Saturday, November 22, 2014

Sara Lippmann Gets Over It

In the 42nd in a series of posts on 2014 books entered for The Story Prize, Sara Lippmann, author of Doll Palace (Dock Street Press), discusses overcoming shyness and offers tips on giving a reading.

I am that kid. Small, hunched. Shagged in thick bangs designed to hide my watery eyes, which at any second are bound to spill; the kind of child people call “sensitive.” My clothes itch. Turtlenecks dotted with cherries strangle my neck. Polyester pants on the story rug attract a steady wave of static electricity. People are shocked if they touch me.

When I say my name it sounds like this: SA-WA WIPPMANN. Oh, it’s endearing – when I am four; cute, maybe, at five and six. But by nine, I am no button. I am dead fucking serious. I have opinions and ideas. I want desperately, more than anything, to express them, to be understood.

Just don’t make me talk in public.

School play: The South Park version
Excuses ensue. In the school play—on tooth decay—I bow out of a speaking part. All I have to do is Velcro a cardboard cavity to the buoyant blonde playing the lead bicuspid. When the spotlight shines I nearly trip over my pigeon toes. I dart along the back wall, the black hole wilting in my grip.

My grandmother wipes away tears: “So you won’t be an actress.”

If only it were simple. But maybe you’ve heard—the world’s a stage. I practice my speech. Girl, hurl, world. Stretch my tongue down to my chin and up to my nose, curl it into a bun; I fold it in half like a sheet. It is pathetic. In high school, my English teacher counts the number of times self-doubt rears its ugly head during an oral report, every “like” and “I don’t know.” He intends to teach a tough lesson: Words alone won’t transcend a performance. Sound like a bimbo and people will pin you a bimbo. I am a bimbo 87 times in 10 minutes.

So I write. In college, I keep my mouth shut. Before graduation, my thesis adviser tells me to stand up straight, better advice than any note on my manuscript. But it doesn’t immediately sink in.

When asked to co-host the Sunday Salon reading series in New York’s East Village, I laugh. Me—on stage? Of all the cruel jokes.

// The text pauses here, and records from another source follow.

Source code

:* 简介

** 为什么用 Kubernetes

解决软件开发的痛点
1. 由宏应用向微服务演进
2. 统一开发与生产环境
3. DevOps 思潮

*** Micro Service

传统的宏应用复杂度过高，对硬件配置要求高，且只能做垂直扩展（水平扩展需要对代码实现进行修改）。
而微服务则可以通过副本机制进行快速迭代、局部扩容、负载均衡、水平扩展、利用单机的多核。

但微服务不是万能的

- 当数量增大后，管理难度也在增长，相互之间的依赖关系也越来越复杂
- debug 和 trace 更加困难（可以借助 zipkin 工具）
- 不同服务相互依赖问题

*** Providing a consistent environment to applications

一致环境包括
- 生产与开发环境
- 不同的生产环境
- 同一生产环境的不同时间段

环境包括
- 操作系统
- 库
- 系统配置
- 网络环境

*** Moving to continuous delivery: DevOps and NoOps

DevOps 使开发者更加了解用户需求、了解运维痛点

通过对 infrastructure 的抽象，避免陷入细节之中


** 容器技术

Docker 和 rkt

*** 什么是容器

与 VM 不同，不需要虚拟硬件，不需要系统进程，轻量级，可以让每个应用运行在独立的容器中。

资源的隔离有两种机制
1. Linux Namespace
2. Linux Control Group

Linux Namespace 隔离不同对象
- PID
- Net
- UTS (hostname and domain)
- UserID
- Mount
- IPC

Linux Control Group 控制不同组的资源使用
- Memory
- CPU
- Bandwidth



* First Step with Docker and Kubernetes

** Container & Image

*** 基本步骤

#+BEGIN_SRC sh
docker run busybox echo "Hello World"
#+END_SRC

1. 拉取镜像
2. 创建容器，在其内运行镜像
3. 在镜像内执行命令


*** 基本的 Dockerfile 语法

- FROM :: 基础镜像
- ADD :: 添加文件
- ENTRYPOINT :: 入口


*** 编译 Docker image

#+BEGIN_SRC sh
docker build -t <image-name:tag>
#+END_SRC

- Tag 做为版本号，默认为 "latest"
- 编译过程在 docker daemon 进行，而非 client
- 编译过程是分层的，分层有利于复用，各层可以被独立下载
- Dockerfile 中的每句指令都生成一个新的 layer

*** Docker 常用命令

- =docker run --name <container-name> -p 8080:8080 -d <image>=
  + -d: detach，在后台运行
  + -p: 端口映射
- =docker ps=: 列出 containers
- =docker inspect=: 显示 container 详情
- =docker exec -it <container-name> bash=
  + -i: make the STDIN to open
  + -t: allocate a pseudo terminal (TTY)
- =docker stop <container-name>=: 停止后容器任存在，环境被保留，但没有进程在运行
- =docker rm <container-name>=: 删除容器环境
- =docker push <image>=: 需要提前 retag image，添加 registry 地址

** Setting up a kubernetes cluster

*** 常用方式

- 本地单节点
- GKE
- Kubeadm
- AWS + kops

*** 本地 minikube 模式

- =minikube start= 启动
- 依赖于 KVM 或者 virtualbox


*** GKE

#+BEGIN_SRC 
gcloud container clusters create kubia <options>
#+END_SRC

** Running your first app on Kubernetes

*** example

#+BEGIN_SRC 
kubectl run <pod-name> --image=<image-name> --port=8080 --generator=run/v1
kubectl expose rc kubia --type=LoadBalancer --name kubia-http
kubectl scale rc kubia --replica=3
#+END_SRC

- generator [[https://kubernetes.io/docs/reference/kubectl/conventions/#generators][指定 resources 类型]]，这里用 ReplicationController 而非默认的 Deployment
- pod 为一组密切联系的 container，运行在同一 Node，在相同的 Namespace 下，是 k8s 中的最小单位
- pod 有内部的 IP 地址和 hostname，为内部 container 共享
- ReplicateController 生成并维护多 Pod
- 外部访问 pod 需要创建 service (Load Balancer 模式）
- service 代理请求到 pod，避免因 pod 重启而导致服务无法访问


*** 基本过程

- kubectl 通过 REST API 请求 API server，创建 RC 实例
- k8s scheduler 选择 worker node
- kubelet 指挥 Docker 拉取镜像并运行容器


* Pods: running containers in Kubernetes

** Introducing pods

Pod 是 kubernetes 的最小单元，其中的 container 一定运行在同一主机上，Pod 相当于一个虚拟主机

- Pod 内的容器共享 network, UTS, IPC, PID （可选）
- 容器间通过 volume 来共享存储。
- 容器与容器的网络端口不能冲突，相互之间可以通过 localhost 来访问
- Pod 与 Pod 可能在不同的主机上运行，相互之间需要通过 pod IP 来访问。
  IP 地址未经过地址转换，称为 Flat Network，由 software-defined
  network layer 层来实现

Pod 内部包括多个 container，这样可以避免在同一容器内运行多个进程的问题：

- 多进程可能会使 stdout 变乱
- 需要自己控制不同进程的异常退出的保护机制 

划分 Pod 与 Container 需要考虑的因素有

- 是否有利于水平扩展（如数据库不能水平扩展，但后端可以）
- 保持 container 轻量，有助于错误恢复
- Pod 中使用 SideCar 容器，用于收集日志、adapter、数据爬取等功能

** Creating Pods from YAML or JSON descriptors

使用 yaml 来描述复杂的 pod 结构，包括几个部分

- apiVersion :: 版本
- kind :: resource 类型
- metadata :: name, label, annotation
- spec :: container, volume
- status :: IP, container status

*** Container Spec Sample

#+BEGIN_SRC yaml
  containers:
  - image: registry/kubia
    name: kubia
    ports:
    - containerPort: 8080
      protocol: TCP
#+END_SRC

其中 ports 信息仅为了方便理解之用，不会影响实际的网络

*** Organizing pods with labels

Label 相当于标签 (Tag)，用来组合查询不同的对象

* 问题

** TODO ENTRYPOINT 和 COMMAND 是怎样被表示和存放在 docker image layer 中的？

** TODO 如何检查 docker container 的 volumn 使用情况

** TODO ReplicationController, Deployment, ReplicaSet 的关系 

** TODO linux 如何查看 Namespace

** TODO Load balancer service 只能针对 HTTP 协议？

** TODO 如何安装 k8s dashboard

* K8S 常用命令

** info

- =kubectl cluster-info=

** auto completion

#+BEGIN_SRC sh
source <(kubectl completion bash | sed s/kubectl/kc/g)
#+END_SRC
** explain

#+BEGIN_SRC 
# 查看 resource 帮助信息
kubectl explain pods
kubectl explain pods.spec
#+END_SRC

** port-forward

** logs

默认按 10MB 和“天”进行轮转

But Nita Noveno, series founder and cohost, is an inspiration. Her commitment to celebrating a diverse group of writers every month is heartfelt and unflagging. How can I not help out?

For the past handful of years now, I get up. I’m no Jimmy Fallon. I don’t ad lib. I redden like a teenager in love. But if I’ve learned anything from the experience, I’ve learned it’s not about me. It’s about fostering a warm, meaningful connection between the audience and the authors we host.

When you have a book, there is no choice. Putting yourself out there is a necessary component of the writing life. Every time I have a reading or an event, I face the constellation of old fears. The child inside wants to dive under the covers. Some of this unease is probably on par with that of others who spend countless hours holed up alone in their heads. We tend to be an introverted bunch. But over the years I’ve had the immense privilege of reading with writers born for the stage, who have broken into pitch-perfect song, and the incredible honor of hosting writers who have brought the entire room from full-bodied laughter to chills then tears. While I wouldn’t say it’s gotten easier, I know I’ll get through. Sometimes, I even enjoy it.

Here’s what little I know:

Be yourself. The biggest and fanciest don’t necessarily make the best readers. Whoever you are, it’s not enough to bumble through your piece in a dismal monotone. Know your music. Play that song.

Check your ego. Consider the audience. People have come to hear you. Look up and acknowledge them once in a while.

Keep it short. Satisfy the listener, but it’s all right to leave them wanting more. I once heard a very important writer drone on from her very important chair without lifting her head for almost an hour. This is never okay.

Preparation helps. Sure, you wrote the thing, so it may seem counterintuitive to practice, but reading your work out loud demands a different kind of attention. Print your document in a large font or if you are reading from your book, mark up the text for pauses, emphasis, etc.

Captivate your audience. Remember your beloved school librarian? And the kid next to you who wet his pants because he was so enthralled by her swash-buckling pirate tale? Strive for that. Bonus points if they forget all bodily functions.

Storytelling – that’s why you’re here. Tell a damned good one. This is your job.

If you still have the jitters, hit the bar. One drink—not six—before show time should do it.